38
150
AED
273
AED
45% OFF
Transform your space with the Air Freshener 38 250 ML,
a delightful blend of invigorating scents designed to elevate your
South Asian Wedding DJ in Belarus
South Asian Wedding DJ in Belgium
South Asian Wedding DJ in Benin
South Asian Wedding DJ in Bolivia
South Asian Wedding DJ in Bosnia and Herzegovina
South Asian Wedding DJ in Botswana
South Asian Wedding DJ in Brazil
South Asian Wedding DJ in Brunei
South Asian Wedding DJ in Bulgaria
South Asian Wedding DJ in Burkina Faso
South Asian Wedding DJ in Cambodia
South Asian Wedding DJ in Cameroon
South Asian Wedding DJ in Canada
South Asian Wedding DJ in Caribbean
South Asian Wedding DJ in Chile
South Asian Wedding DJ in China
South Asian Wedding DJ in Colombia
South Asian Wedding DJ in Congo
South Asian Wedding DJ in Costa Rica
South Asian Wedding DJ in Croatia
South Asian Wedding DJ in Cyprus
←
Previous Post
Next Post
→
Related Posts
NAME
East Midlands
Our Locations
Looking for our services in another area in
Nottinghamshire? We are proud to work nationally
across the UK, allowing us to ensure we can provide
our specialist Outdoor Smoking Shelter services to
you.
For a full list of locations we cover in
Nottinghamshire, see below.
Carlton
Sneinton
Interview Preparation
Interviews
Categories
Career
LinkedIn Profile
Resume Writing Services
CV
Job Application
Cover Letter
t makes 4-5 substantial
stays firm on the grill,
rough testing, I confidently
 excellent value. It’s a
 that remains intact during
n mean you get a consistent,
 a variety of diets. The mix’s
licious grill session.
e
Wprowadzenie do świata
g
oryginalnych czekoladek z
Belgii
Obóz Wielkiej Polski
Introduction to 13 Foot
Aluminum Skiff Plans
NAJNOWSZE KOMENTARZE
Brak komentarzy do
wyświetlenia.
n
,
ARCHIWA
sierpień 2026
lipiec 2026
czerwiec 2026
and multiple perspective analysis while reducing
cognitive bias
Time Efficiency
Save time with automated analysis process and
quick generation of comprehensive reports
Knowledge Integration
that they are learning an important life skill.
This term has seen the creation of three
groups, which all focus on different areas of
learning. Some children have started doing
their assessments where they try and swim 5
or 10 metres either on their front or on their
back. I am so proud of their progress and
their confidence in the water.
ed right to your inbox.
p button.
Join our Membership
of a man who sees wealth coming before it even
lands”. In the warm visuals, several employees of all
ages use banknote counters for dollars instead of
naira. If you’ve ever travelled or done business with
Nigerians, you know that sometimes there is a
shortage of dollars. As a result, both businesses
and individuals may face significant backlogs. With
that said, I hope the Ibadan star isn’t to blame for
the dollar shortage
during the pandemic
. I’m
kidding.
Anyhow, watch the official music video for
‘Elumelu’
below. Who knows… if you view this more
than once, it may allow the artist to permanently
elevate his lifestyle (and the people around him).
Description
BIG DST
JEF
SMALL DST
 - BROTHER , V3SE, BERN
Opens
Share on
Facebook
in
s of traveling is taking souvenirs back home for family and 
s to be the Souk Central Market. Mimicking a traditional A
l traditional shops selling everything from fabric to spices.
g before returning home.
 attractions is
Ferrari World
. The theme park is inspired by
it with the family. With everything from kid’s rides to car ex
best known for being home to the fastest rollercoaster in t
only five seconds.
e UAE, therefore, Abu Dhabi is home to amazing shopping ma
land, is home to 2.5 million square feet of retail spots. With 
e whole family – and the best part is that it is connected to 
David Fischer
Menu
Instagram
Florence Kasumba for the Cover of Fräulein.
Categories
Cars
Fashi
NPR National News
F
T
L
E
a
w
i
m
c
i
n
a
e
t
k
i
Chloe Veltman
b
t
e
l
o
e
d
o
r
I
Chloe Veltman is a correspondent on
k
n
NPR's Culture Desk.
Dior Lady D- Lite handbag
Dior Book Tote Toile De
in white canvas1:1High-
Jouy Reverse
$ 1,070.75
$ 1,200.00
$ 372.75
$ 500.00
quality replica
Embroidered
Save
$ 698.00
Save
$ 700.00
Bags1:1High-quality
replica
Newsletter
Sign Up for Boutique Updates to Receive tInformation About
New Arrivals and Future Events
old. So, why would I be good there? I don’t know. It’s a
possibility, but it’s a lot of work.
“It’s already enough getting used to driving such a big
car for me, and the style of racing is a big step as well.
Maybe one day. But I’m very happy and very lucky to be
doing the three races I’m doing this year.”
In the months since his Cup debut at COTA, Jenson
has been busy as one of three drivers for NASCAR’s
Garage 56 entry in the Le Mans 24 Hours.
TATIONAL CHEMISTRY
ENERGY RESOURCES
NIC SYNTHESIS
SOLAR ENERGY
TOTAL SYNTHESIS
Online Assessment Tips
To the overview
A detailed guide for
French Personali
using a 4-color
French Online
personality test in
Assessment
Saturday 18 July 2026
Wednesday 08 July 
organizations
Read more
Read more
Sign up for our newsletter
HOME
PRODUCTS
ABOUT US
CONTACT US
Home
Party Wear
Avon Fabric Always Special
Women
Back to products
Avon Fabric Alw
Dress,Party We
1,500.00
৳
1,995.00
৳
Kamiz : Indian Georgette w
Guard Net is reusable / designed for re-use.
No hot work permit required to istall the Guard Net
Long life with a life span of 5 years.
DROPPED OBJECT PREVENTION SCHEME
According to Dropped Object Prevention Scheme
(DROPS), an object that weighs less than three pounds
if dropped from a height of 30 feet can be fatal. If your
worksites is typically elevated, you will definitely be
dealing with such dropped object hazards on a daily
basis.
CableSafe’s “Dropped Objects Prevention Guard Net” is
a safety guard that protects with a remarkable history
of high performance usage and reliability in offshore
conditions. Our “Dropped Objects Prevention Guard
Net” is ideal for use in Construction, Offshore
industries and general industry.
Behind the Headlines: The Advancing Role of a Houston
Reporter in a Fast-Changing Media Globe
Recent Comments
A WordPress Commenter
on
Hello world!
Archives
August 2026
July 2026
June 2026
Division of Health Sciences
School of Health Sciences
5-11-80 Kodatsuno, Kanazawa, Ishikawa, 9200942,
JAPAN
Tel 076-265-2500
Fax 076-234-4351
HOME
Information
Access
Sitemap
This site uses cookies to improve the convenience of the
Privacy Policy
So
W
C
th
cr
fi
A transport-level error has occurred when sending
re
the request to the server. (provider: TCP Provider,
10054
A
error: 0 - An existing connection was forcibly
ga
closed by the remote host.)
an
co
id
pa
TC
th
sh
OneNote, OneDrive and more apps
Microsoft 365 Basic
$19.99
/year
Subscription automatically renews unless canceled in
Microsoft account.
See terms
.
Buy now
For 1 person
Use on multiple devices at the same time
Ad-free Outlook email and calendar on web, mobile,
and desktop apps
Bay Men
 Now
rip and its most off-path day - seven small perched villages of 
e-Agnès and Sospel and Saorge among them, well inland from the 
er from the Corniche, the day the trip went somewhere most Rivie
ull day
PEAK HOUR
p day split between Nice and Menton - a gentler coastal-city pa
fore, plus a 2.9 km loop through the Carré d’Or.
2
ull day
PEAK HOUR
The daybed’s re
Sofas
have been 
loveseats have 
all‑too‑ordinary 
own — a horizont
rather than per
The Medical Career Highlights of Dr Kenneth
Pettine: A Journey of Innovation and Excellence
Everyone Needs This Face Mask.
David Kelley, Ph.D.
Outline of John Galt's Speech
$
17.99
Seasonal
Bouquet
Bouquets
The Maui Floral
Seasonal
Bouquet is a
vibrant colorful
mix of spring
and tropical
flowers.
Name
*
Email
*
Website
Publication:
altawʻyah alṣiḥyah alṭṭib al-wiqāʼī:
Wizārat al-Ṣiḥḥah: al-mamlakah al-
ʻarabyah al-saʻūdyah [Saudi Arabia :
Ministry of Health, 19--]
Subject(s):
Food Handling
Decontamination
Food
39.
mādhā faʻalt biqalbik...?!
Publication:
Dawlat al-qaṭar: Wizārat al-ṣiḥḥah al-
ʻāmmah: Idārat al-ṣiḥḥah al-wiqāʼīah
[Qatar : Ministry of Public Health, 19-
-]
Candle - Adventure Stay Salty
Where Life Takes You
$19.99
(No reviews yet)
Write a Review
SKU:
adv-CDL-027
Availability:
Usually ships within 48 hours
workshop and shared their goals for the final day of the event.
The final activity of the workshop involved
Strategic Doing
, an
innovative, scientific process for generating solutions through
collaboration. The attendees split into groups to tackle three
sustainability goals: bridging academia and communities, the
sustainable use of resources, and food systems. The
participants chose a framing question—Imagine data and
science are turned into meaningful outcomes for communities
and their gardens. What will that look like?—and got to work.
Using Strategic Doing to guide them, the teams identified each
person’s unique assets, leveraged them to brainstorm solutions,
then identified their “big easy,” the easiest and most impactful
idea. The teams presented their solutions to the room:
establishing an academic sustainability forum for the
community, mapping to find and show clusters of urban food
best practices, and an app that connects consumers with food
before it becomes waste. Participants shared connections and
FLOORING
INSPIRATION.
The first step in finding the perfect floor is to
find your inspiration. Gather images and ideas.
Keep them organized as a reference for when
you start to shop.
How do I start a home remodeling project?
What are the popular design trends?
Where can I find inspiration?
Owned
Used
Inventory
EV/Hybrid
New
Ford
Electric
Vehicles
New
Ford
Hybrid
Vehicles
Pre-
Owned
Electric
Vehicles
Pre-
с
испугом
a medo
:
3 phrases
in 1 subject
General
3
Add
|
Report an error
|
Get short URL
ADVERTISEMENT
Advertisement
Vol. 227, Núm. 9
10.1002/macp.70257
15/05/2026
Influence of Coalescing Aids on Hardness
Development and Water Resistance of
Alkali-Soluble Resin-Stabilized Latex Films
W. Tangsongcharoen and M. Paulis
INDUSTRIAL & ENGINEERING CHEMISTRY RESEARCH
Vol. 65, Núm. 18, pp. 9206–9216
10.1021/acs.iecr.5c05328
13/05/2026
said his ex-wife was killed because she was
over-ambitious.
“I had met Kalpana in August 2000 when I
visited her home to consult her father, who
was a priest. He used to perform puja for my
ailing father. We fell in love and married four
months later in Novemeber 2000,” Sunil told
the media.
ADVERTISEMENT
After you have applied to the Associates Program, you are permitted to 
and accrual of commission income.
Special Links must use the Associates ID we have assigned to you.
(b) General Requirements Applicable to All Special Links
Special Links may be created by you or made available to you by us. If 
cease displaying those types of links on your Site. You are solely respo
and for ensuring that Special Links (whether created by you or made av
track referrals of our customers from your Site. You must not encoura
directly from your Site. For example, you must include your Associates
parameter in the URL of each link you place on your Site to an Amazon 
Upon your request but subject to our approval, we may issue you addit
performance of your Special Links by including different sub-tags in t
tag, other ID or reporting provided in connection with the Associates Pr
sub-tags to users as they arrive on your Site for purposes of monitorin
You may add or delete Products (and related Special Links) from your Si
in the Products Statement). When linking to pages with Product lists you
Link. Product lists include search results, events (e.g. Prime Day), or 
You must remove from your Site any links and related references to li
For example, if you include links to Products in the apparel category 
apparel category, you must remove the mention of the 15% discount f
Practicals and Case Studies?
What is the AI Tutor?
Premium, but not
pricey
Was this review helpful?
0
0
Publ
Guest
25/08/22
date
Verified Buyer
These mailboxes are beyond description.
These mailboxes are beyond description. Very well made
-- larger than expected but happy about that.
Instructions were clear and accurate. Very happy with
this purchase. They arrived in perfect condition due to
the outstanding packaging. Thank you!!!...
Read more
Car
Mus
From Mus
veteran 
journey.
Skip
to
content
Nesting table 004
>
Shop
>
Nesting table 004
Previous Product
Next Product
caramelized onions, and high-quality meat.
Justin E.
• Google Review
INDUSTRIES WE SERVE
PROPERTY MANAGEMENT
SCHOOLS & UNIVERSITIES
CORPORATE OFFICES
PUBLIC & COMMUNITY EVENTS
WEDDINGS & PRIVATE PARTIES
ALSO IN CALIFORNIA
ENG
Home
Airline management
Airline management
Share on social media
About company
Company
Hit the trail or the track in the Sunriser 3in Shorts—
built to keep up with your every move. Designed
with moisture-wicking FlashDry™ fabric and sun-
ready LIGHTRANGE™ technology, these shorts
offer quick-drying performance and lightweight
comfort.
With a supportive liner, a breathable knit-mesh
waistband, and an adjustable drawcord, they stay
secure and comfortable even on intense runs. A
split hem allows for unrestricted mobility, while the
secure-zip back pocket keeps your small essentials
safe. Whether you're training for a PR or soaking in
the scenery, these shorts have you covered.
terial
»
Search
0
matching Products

------------

* Task brief: Write out the listing's lines exactly, from its first line through the line that contains "Knowledge Integration", and stop there.

* Solution:
38
150
AED
273
AED
45% OFF
Transform your space with the Air Freshener 38 250 ML,
a delightful blend of invigorating scents designed to elevate your
South Asian Wedding DJ in Belarus
South Asian Wedding DJ in Belgium
South Asian Wedding DJ in Benin
South Asian Wedding DJ in Bolivia
South Asian Wedding DJ in Bosnia and Herzegovina
South Asian Wedding DJ in Botswana
South Asian Wedding DJ in Brazil
South Asian Wedding DJ in Brunei
South Asian Wedding DJ in Bulgaria
South Asian Wedding DJ in Burkina Faso
South Asian Wedding DJ in Cambodia
South Asian Wedding DJ in Cameroon
South Asian Wedding DJ in Canada
South Asian Wedding DJ in Caribbean
South Asian Wedding DJ in Chile
South Asian Wedding DJ in China
South Asian Wedding DJ in Colombia
South Asian Wedding DJ in Congo
South Asian Wedding DJ in Costa Rica
South Asian Wedding DJ in Croatia
South Asian Wedding DJ in Cyprus
←
Previous Post
Next Post
→
Related Posts
NAME
East Midlands
Our Locations
Looking for our services in another area in
Nottinghamshire? We are proud to work nationally
across the UK, allowing us to ensure we can provide
our specialist Outdoor Smoking Shelter services to
you.
For a full list of locations we cover in
Nottinghamshire, see below.
Carlton
Sneinton
Interview Preparation
Interviews
Categories
Career
LinkedIn Profile
Resume Writing Services
CV
Job Application
Cover Letter
t makes 4-5 substantial
stays firm on the grill,
rough testing, I confidently
 excellent value. It’s a
 that remains intact during
n mean you get a consistent,
 a variety of diets. The mix’s
licious grill session.
e
Wprowadzenie do świata
g
oryginalnych czekoladek z
Belgii
Obóz Wielkiej Polski
Introduction to 13 Foot
Aluminum Skiff Plans
NAJNOWSZE KOMENTARZE
Brak komentarzy do
wyświetlenia.
n
,
ARCHIWA
sierpień 2026
lipiec 2026
czerwiec 2026
and multiple perspective analysis while reducing
cognitive bias
Time Efficiency
Save time with automated analysis process and
quick generation of comprehensive reports
Knowledge Integration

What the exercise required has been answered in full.